Tensions Inde-Pakistan : Islamabad nie la tenue d'une réunion de l'autorité nucléaire après une offensive militaire
Tensions Inde-Pakistan : Islamabad nie la tenue d'une réunion de l'autorité nucléaire après une offensive militaire

Alors que les tensions s’intensifient entre l’Inde et le Pakistan après une opération militaire pakistanaise menée tôt samedi contre des positions indiennes, le ministre pakistanais de la Défense, Khawaja Asif, a affirmé qu’aucune réunion de l’Autorité de commandement national (ACN) n’avait eu lieu ni n’était prévue. Cette instance stratégique supervise l’arsenal nucléaire du pays, et sa convocation est généralement perçue comme un signal d’alerte élevé dans les relations conflictuelles entre les deux puissances nucléaires.

Dans une déclaration à la chaîne ARY TV, le ministre a précisé : « Aucune réunion de l’Autorité de commandement national n’a eu lieu, et aucune réunion de ce type n’est prévue. » Cette prise de parole contredit toutefois une précédente communication de l’armée pakistanaise selon laquelle le Premier ministre aurait ordonné la convocation des autorités concernées.

Le flou autour de la mobilisation de cette autorité clé intervient alors que la situation reste extrêmement volatile dans la région, avec de lourds bilans humains et matériels signalés des deux côtés de la frontière. Des images relayées samedi montrent des véhicules détruits à Rehari, dans le secteur de Jammu, après les frappes pakistanaises.

Le ministre pakistanais des Affaires étrangères a, pour sa part, laissé entrevoir une possibilité d’apaisement, déclarant sur une chaîne locale que si l’Inde mettait fin à ses actions militaires, « nous envisagerions de nous arrêter ici ». Une déclaration interprétée comme une ouverture à une désescalade conditionnelle.

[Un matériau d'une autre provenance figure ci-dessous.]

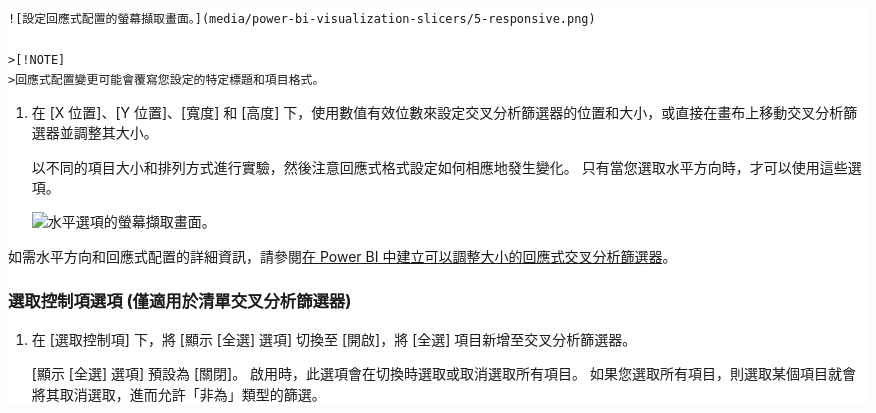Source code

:     ![設定回應式配置的螢幕擷取畫面。](media/power-bi-visualization-slicers/5-responsive.png)
    
    >[!NOTE]
    >回應式配置變更可能會覆寫您設定的特定標題和項目格式。 
    
1. 在 [X 位置]、[Y 位置]、[寬度] 和 [高度] 下，使用數值有效位數來設定交叉分析篩選器的位置和大小，或直接在畫布上移動交叉分析篩選器並調整其大小。 

    以不同的項目大小和排列方式進行實驗，然後注意回應式格式設定如何相應地發生變化。 只有當您選取水平方向時，才可以使用這些選項。 

    ![水平選項的螢幕擷取畫面。](media/power-bi-visualization-slicers/6-buttons.png)

如需水平方向和回應式配置的詳細資訊，請參閱[在 Power BI 中建立可以調整大小的回應式交叉分析篩選器](../create-reports/power-bi-slicer-filter-responsive.md)。

### <a name="selection-controls-options-list-slicers-only"></a>選取控制項選項 (僅適用於清單交叉分析篩選器)
1. 在 [選取控制項] 下，將 [顯示 [全選] 選項] 切換至 [開啟]，將 [全選] 項目新增至交叉分析篩選器。 

    [顯示 [全選] 選項] 預設為 [關閉]。 啟用時，此選項會在切換時選取或取消選取所有項目。 如果您選取所有項目，則選取某個項目就會將其取消選取，進而允許「非為」類型的篩選。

Les États-Unis ont exprimé leur vive préoccupation. Le secrétaire d’État américain, Marco Rubio, s’est entretenu séparément avec le chef d’état-major de l’armée pakistanaise, le général Asim Munir, et avec le ministre indien des Affaires étrangères, Subrahmanyam Jaishankar. Washington appelle les deux parties à faire preuve de retenue et à « rétablir une communication directe pour éviter les erreurs de calcul », selon un communiqué du département d’État.

Cette nouvelle flambée de violence entre l’Inde et le Pakistan fait craindre une aggravation rapide du conflit, dans une région déjà marquée par des décennies de tensions militaires et diplomatiques récurrentes.